Et le high frequency trading, dans tout ça ?

Pour l'instant, et contre toute attente, d'ailleurs, le rapport ménage les firmes spécialisées dans le high frequency trading (HFT). Mais on ne sait pas vraiment quel a été leur rôle dans cette histoire. D'autant qu'un autre rapport, celui de l'Organisme canadien de réglementation du commerce des valeurs mobilières (OCRCVM), indique "qu'après la forte baisse soudaine des indices américains, un certain nombre [d'opérateurs négociant à haute fréquence] se sont rapidement retirés du marché canadien causant une diminution spectaculaire et rapide de la liquidité disponible". Beep-beep. Le HFT serait donc à l'origine de la chute de la bourse canadienne. Difficile, dès lors, d'affirmer qu'il n'aurait eu aucune influence aux Etats-Unis, toujours en pointe dans les technologies humanistes. 

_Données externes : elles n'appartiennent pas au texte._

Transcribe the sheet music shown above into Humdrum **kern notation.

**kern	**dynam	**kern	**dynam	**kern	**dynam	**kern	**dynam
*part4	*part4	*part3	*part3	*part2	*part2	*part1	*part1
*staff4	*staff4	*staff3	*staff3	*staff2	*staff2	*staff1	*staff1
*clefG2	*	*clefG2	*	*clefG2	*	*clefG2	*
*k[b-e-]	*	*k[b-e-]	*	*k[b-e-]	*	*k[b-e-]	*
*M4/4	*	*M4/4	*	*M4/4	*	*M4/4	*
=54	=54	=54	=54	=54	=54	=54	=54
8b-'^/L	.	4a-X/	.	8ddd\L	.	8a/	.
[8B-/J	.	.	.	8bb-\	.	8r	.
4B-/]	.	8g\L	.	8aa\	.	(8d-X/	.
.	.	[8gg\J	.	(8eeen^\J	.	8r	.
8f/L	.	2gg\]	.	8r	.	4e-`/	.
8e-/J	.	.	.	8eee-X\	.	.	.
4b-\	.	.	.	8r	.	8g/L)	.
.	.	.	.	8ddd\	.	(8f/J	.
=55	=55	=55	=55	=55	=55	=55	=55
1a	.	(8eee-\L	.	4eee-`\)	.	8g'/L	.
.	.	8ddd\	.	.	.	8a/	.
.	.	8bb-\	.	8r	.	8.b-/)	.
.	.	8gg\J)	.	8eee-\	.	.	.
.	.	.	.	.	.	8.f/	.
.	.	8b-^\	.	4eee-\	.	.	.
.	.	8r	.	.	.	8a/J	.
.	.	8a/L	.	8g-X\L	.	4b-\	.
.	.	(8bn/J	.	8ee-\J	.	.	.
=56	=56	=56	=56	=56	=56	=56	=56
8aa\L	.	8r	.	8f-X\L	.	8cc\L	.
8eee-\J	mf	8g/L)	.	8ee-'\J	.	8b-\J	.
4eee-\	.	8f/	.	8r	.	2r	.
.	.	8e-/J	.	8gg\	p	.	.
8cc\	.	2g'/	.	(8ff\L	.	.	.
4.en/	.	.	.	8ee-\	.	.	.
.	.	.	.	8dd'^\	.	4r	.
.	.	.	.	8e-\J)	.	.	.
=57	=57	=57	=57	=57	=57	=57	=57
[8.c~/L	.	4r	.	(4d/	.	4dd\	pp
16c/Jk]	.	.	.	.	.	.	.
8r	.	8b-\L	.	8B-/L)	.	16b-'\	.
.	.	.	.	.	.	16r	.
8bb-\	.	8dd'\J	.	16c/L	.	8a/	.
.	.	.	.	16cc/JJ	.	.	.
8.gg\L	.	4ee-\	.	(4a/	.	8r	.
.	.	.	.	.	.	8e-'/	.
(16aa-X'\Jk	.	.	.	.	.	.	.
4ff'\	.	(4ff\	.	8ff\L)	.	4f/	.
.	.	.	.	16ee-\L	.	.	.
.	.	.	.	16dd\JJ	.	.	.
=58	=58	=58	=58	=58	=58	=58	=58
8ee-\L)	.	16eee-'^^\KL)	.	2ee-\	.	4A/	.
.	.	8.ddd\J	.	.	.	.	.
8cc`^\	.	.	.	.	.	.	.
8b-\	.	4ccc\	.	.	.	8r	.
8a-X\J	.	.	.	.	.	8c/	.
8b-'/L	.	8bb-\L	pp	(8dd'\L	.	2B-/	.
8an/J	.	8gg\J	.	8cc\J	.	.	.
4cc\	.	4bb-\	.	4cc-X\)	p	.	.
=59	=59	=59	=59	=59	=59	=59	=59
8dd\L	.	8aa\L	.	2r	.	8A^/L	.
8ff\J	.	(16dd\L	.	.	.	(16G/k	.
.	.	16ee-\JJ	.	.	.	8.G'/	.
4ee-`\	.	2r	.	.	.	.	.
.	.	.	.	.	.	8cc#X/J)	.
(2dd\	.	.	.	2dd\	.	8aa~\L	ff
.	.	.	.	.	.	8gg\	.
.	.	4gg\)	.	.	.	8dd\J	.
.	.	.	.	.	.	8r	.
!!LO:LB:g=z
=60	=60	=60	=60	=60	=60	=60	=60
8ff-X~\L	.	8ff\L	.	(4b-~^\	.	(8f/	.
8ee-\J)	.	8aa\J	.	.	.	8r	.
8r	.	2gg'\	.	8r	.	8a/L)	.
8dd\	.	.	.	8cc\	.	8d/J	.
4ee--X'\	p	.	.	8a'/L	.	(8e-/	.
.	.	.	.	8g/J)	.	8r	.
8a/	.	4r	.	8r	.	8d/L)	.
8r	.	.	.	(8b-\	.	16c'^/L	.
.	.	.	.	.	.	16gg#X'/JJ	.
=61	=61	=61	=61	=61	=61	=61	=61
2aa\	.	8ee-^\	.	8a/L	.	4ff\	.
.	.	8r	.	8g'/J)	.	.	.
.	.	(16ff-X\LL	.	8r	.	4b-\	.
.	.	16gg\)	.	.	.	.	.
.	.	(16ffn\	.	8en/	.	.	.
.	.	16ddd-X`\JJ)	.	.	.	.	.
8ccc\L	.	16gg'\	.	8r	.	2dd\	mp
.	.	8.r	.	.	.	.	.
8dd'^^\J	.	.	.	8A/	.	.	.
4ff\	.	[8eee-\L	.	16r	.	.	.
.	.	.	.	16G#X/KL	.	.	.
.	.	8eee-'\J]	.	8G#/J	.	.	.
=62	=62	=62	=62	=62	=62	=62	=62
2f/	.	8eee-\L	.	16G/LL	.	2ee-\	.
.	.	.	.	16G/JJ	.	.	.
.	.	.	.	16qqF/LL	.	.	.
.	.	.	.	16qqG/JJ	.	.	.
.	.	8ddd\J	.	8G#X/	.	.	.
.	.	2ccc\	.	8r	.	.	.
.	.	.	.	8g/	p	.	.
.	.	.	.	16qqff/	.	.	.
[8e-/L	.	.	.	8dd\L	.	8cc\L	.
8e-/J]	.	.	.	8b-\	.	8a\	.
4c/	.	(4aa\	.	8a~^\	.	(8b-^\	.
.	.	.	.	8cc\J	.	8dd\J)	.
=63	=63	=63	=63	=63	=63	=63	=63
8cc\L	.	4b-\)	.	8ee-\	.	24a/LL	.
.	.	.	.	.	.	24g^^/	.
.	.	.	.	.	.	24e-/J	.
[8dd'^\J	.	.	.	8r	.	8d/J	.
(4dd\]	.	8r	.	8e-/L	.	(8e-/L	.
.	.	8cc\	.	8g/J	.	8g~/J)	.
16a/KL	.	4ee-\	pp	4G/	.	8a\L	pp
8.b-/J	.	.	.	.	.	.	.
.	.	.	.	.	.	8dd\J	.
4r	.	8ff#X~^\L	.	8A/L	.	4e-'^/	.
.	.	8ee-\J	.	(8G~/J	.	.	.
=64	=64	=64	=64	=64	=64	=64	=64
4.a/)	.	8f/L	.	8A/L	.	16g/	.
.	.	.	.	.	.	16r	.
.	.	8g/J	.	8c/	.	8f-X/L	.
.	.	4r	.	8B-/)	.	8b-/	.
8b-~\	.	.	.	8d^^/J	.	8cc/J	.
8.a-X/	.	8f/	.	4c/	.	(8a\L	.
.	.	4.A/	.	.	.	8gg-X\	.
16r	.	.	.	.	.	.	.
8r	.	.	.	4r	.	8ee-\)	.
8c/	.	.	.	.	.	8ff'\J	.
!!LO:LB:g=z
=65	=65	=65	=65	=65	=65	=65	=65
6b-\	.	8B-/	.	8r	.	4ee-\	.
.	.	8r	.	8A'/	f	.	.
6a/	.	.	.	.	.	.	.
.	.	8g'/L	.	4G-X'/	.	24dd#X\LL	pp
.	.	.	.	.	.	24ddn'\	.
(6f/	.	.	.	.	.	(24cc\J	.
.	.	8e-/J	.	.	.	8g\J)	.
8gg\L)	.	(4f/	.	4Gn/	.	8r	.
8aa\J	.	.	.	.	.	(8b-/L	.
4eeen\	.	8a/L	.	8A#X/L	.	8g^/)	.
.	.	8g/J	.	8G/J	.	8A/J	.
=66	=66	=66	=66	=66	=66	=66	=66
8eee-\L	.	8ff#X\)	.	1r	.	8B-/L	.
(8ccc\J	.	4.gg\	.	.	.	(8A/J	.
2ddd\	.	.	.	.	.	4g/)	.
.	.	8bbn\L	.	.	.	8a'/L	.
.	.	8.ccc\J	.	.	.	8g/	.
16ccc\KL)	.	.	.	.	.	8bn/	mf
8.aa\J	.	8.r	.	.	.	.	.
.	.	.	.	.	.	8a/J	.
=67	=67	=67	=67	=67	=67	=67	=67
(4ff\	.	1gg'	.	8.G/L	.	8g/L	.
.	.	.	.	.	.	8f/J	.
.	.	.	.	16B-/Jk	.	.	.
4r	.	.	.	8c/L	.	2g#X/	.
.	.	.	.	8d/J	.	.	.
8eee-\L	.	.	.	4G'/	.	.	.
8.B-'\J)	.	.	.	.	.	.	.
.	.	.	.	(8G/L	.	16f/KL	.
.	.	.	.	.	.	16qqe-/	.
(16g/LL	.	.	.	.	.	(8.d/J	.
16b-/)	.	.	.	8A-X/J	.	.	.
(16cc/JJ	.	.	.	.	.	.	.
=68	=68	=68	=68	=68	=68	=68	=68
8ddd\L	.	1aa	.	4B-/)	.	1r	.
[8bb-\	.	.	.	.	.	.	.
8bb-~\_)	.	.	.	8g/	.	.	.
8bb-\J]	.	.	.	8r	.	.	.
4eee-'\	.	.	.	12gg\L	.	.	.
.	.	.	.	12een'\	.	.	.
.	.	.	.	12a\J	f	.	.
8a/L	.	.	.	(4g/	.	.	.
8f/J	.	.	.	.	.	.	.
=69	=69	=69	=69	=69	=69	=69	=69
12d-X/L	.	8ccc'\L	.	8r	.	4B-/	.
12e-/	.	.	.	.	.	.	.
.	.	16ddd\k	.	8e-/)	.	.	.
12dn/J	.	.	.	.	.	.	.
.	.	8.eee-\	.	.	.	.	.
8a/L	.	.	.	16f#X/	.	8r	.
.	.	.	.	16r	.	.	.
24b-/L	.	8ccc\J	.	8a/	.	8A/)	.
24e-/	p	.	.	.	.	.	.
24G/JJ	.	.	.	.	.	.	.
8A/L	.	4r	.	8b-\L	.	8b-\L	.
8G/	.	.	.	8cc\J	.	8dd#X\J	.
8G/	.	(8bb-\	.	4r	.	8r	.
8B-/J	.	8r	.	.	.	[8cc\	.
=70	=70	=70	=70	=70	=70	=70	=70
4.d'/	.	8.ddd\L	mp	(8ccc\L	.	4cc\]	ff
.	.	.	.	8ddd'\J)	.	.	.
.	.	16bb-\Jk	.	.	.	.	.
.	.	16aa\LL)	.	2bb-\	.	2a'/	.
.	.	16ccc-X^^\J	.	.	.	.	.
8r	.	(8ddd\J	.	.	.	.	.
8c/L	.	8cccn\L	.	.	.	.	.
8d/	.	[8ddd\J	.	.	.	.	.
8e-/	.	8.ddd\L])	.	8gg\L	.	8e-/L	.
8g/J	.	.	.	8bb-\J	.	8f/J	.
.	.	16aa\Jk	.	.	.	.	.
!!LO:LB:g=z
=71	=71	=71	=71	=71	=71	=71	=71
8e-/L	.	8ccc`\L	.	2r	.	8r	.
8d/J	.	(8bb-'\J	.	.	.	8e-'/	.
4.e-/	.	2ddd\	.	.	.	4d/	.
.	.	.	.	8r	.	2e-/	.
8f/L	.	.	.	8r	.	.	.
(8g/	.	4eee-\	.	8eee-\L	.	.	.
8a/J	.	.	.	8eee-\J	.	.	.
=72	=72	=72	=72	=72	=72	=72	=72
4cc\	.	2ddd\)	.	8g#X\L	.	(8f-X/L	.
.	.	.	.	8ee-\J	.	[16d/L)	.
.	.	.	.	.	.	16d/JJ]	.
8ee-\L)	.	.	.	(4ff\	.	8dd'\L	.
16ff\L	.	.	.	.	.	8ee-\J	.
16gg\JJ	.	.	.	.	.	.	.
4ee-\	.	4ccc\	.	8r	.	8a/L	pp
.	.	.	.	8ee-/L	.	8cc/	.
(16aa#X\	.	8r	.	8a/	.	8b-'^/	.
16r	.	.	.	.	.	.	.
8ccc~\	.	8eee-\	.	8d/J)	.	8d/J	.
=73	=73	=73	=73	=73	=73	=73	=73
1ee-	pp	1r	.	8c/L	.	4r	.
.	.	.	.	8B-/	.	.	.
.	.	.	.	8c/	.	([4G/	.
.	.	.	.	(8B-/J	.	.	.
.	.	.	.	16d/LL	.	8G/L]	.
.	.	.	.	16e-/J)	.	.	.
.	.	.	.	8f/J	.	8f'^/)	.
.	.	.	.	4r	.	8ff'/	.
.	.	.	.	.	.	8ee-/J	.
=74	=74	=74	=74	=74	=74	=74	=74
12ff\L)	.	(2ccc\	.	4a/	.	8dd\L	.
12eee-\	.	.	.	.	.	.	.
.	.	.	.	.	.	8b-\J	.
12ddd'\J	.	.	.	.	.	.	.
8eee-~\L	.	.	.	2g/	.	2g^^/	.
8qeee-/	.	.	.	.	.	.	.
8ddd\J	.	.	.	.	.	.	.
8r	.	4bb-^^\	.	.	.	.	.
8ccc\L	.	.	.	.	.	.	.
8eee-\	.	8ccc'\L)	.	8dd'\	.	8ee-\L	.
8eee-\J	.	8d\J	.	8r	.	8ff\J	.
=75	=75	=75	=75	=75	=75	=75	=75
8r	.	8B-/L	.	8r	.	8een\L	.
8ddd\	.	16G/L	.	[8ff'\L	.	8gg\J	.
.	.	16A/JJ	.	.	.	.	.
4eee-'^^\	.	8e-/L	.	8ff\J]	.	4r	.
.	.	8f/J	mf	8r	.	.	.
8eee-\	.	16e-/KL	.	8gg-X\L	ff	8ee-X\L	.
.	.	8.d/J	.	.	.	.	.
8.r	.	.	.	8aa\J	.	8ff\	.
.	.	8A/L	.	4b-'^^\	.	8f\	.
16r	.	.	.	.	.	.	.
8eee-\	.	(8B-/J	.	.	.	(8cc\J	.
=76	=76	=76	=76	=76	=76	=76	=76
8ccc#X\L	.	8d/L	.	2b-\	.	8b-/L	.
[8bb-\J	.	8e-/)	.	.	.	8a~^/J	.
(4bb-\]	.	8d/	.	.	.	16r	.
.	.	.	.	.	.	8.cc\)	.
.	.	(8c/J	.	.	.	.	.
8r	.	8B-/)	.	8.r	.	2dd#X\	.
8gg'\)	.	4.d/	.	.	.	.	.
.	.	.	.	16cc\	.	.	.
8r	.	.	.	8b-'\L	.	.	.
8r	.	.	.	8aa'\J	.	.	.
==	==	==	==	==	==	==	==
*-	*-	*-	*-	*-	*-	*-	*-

Wall Street, un casino géant

Selon Samuel Rondot, un spécialiste du HFT, le nombre d'ordres passés en bourse sur une seule journée est de 60 à 70 fois supérieur au nombre de titres échangés. En gros, les super-ordinateurs balancent des dizaines de milliards d'ordres fantômes, et ce, dans le seul but de tromper... les systèmes informatiques concurrents. Début août, d'ailleurs, et pour la première fois dans l'histoire, plus de 80% des valeurs US ont évolué en fonction de critères purement spéculatifs, en déconnexion totale des fondamentaux spécifiques aux entreprises ! Ajoutez à cela les dizaines de bourses privées, y compris les dark pools totalement anonymes et opaques, qui échappent à toute législation et qui représenteraient aujourd'hui les deux tiers des échanges boursiers américains... et vous obtiendrez le parfait portrait d'un capitalisme enfin moralisé.

On n'arrête pas le progrès, mais on peut le faire boguer...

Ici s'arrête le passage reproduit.